Personally I don't feel like it's worth it if you're capable of getting things done on your own or with the help of friends ! Although if you don't have time and you do have money I say do what makes you happy


----------



## mogyay (Aug 17, 2018)

seems like people do pretty well without having to purchase any tickets (although the way pocket camp is heading that might not be the case soon), personally i've bought quite a few leaf tickets now because i hate myself. i'd advise against it though


----------



## danceonglitter (Aug 17, 2018)

I try not to buy leaf tickets if I can, but sometimes I just get frustrated at my lack of them so I buy them so I can get cookies and stuff like that with them, aha. But I don't really think it's worth spending real money on them unless there's something you really wanna get and you just can't seem to save up enough leaf tickets!


----------



## Soigne (Aug 17, 2018)

I haven't bought any because I know once I do I will never stop. Willpower!


----------



## Imaginetheday (Aug 18, 2018)

I have bought some in the past, but I try not to now. Not saying I never will again, but they are very pricey and we are talking about virtual items.


----------



## Angel-Rae (Aug 25, 2018)

I’ve only bought them to finish the Rover gardening event. I decided after that I wouldn’t be a completist if I had to pay. I’ve been able to get nearly everything I’ve wanted by earning tickets in game. I work hard to do everything required to earn tickets during events and for goals.


----------



## Ras (Aug 26, 2018)

They're making it hard to get by without buying tickets. It really sucks that you can spend money and still never get the cookie items you need.


----------



## Bcat (Aug 27, 2018)

i bought tickets when the game was new, but I haven't bought anything since they introduced fortune cookies and I don't intend to again.
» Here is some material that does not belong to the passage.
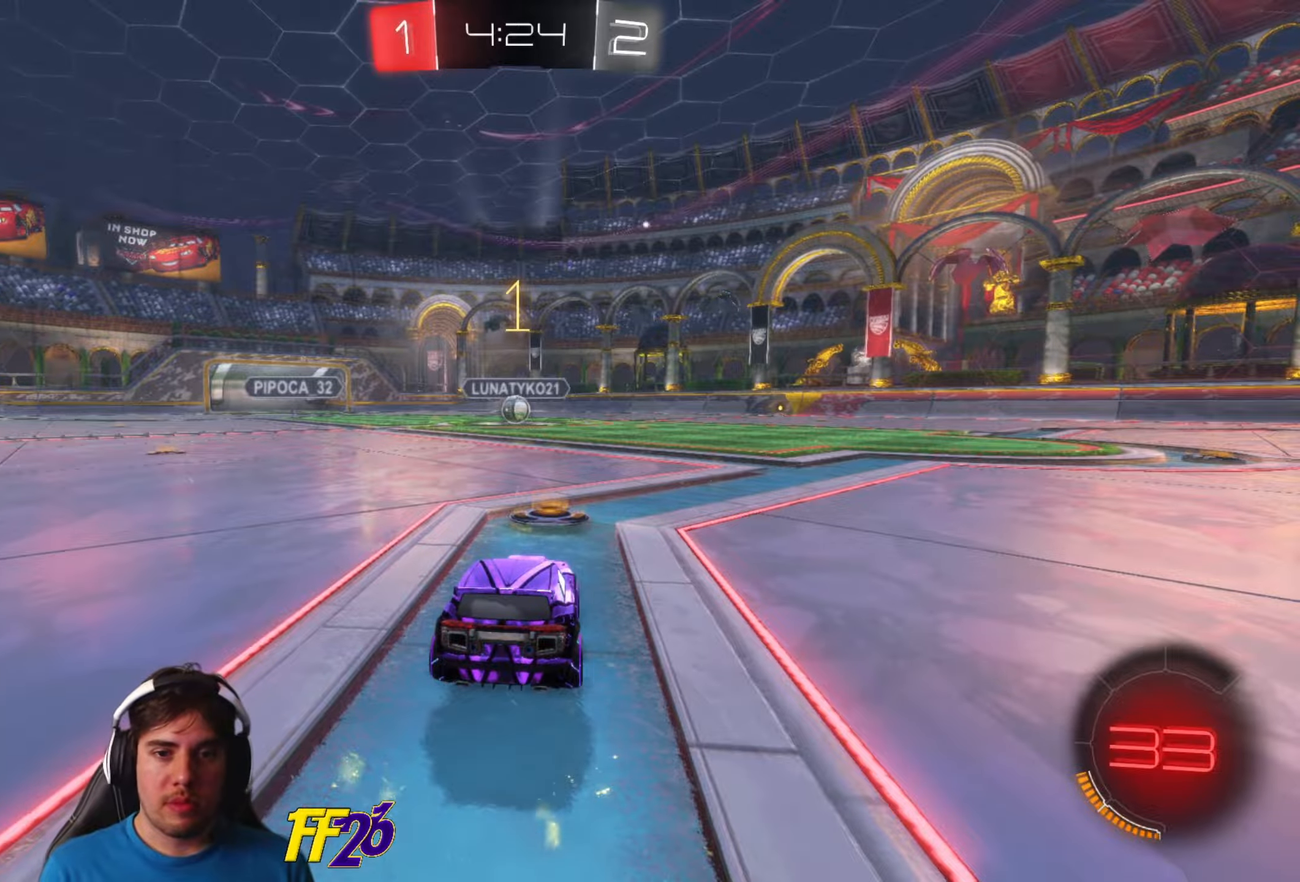
{"buttons": ["R1", "R2"], "left_stick": "right", "right_stick": "center", "events": [[50, "R1", "down"], [417, "left_stick", "right"]]}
I'm not going to reward their blatant money-grubbing cash grabs.


----------



## WynterFrost (Aug 27, 2018)

I have a survey app that gives me like 10 cents towards my google play credits so anything I've spent in PC hasn't been my own money but I only buy something if I really want it


----------



## sigh (Sep 2, 2018)

I have yet to spend any money on leaf tickets since starting the game, so far I only earn them by leveling up, completing the goals, or when the game rewards them


----------